A company's diluted earnings per share is lower than its basic earnings per share because diluted earnings per share takes into account the total common shares outstanding and all convertible securities. Basic earnings per share only takes into account the total common shares outstanding.

The basic earnings per share (EPS) is calculated by dividing a company's net income minus any preferred dividends by the weighted average number of total common shares outstanding. For example, assume company ABC had a net income of $15 million during this fiscal year. The company paid out $3 million in preferred dividends and has 8 million shares outstanding. The resulting basic EPS is $1.50 (($15 million - $3 million) / 8 million) per share.

On the other hand, diluted EPS includes any convertible securities, which could dilute a company's common shares. Therefore, diluted EPS is almost always lower than basic EPS. Diluted EPS is calculated by dividing a company's net income minus preferred dividends by any securities that can be converted to common shares.
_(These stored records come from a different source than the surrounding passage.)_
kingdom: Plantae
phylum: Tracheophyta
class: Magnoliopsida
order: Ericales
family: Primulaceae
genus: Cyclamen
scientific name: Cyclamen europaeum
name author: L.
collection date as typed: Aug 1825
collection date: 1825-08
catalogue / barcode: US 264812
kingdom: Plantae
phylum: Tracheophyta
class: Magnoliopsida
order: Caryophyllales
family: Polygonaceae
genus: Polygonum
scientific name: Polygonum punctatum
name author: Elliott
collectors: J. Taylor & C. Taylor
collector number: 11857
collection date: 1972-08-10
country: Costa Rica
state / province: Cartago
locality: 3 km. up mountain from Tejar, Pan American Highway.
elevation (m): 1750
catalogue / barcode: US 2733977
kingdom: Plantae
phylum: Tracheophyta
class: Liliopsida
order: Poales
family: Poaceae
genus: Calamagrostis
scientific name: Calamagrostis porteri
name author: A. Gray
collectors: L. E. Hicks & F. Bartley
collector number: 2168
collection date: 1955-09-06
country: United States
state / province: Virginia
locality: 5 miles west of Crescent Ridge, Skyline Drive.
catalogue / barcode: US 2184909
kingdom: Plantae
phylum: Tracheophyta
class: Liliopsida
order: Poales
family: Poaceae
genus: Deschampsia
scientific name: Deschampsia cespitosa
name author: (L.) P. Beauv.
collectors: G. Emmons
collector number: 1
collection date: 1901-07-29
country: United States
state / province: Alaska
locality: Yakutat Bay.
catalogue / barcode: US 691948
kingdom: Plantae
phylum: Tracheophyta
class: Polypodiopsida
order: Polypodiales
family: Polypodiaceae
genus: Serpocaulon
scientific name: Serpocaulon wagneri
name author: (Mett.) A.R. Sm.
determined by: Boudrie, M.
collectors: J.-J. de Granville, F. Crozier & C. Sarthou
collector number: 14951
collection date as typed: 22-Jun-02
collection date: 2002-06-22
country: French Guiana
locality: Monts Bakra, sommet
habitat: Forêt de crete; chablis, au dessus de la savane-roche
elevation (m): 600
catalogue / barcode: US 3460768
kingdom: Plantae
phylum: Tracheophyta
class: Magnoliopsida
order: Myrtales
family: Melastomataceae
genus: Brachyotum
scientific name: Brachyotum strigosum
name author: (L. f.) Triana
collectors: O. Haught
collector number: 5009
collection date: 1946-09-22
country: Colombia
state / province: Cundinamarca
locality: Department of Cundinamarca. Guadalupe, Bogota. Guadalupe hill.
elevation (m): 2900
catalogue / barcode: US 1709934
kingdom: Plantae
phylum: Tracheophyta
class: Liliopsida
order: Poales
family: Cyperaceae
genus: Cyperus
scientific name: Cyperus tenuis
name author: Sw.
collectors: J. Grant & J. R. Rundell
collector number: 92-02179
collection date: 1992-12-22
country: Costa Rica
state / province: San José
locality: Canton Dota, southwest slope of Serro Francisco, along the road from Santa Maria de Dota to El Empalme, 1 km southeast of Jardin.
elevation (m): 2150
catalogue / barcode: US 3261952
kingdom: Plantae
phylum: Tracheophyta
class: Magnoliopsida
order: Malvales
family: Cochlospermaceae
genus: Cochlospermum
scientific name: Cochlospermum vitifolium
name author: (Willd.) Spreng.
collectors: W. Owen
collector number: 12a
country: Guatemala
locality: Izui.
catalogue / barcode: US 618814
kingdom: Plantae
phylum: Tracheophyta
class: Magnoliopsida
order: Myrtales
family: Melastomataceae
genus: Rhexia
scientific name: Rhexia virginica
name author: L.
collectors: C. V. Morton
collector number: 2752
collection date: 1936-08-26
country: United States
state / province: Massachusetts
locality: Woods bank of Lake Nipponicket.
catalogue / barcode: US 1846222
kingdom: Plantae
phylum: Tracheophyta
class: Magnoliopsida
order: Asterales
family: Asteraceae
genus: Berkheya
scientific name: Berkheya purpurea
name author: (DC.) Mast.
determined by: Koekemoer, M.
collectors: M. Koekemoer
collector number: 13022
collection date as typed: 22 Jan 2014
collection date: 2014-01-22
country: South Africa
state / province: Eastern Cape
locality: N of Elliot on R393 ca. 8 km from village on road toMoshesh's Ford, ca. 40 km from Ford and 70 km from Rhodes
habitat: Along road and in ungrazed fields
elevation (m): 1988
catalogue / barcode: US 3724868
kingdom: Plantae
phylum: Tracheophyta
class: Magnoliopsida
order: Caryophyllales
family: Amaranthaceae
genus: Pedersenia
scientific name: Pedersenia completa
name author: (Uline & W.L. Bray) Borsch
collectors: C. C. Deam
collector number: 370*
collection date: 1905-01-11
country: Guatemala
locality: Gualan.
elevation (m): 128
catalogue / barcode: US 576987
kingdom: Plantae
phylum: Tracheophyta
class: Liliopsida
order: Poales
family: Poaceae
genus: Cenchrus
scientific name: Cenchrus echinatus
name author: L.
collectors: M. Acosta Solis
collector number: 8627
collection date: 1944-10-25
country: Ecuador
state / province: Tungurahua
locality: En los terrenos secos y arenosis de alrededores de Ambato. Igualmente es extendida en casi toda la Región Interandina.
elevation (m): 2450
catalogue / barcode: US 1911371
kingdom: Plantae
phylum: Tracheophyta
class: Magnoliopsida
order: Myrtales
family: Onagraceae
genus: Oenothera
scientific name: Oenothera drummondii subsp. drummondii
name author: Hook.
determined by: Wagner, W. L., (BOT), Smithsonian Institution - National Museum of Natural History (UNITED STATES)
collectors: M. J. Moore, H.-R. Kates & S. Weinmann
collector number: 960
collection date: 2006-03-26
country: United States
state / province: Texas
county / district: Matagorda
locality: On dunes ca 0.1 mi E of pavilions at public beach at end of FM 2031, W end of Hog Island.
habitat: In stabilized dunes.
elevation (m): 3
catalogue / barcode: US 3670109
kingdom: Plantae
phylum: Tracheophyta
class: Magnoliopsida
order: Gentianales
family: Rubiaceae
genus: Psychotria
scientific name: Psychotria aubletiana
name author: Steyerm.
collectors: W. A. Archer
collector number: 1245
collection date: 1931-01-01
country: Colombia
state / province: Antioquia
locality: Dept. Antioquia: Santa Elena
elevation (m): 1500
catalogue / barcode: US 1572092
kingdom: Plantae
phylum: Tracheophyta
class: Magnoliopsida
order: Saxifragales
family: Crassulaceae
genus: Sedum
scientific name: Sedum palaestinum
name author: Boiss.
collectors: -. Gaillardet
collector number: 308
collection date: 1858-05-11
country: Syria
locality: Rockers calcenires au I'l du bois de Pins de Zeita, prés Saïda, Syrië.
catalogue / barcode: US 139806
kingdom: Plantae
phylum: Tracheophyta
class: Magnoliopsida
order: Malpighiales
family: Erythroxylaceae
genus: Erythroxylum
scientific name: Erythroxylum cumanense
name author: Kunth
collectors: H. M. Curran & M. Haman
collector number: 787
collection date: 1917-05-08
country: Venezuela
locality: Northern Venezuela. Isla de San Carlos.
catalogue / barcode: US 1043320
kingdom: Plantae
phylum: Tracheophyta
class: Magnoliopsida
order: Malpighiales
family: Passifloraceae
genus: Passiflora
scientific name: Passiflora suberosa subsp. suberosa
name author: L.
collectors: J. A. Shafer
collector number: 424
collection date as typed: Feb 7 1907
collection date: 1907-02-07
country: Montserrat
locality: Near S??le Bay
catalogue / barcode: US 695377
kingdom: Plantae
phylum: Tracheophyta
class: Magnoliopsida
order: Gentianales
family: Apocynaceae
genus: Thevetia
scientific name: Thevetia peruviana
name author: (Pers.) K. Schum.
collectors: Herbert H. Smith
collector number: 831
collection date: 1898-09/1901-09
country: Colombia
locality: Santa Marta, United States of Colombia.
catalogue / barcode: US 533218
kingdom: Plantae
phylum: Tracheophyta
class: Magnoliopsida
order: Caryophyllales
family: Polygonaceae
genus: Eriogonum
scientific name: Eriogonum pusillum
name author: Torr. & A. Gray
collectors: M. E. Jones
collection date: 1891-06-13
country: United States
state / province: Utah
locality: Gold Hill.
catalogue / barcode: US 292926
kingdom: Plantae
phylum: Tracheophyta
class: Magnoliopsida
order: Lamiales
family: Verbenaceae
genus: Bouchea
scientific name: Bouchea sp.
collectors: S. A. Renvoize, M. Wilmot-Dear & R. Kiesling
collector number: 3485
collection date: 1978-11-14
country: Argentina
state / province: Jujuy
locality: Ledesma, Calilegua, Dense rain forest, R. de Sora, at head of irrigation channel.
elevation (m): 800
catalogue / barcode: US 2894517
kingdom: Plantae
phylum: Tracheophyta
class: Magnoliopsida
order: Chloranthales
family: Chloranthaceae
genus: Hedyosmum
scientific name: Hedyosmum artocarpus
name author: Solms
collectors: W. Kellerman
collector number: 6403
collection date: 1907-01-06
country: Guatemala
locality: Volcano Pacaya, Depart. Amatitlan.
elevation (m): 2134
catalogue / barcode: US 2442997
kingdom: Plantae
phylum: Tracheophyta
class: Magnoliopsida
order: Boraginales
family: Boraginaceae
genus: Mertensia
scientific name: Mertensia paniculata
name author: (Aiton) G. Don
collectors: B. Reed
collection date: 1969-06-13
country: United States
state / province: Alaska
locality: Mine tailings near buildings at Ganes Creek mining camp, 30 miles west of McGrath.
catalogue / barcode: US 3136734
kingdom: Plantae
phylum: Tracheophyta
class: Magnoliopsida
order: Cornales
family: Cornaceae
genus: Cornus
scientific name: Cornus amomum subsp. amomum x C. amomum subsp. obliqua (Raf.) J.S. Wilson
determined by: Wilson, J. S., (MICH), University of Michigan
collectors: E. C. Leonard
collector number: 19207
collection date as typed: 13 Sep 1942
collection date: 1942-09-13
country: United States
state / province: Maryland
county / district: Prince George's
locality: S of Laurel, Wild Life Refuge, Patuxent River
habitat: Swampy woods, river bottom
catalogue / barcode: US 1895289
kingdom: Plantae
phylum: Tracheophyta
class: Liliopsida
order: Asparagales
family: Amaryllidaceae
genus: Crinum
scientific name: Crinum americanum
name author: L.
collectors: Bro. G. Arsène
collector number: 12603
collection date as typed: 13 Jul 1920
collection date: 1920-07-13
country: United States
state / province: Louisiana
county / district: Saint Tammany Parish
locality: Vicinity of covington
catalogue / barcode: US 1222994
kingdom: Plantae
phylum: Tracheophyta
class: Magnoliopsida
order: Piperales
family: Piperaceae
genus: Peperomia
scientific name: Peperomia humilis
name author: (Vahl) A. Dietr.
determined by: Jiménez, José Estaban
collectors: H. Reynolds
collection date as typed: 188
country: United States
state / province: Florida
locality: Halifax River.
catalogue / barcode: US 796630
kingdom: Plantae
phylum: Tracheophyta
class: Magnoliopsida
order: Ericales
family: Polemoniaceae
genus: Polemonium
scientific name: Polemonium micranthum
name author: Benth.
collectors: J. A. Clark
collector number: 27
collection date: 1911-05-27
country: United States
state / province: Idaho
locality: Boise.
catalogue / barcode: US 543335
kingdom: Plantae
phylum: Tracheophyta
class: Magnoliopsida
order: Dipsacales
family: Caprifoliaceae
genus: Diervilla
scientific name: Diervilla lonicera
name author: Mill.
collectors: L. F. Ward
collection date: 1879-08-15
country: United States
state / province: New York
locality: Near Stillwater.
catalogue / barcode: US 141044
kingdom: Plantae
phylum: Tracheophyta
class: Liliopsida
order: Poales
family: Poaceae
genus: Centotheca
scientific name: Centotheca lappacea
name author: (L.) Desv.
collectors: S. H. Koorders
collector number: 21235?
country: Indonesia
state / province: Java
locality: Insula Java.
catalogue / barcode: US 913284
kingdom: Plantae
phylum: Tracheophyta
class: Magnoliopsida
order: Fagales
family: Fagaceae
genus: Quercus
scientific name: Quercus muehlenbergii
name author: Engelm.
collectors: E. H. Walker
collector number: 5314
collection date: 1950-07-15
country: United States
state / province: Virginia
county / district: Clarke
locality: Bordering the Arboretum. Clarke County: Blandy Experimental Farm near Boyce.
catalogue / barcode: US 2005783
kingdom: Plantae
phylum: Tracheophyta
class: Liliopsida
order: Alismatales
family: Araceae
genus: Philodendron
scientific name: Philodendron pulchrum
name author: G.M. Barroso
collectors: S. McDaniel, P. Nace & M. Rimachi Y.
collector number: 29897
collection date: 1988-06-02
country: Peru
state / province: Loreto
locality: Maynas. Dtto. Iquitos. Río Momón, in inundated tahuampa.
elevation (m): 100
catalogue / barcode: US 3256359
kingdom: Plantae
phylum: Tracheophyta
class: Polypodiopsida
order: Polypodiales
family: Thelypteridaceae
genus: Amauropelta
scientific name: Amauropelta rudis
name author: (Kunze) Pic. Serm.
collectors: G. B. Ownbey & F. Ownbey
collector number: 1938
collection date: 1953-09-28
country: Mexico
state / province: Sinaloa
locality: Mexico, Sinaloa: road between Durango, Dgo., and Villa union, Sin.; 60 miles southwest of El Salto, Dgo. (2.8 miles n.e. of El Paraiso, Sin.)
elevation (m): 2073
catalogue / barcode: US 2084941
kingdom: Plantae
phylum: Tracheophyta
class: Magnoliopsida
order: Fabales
If a company has any convertible securities, such as stock options, warrants and convertible debt, the denominator of the diluted EPS will be larger than the denominator of the basic EPS. Therefore, the resulting diluted EPS is less than the basic EPS.

For example, assume company ABC has stock options and warrants that could be potentially converted to 10 million common shares. Therefore, company ABC's diluted EPS is 67 cents (($15 million - $3 million) / (8 million + 10 million)).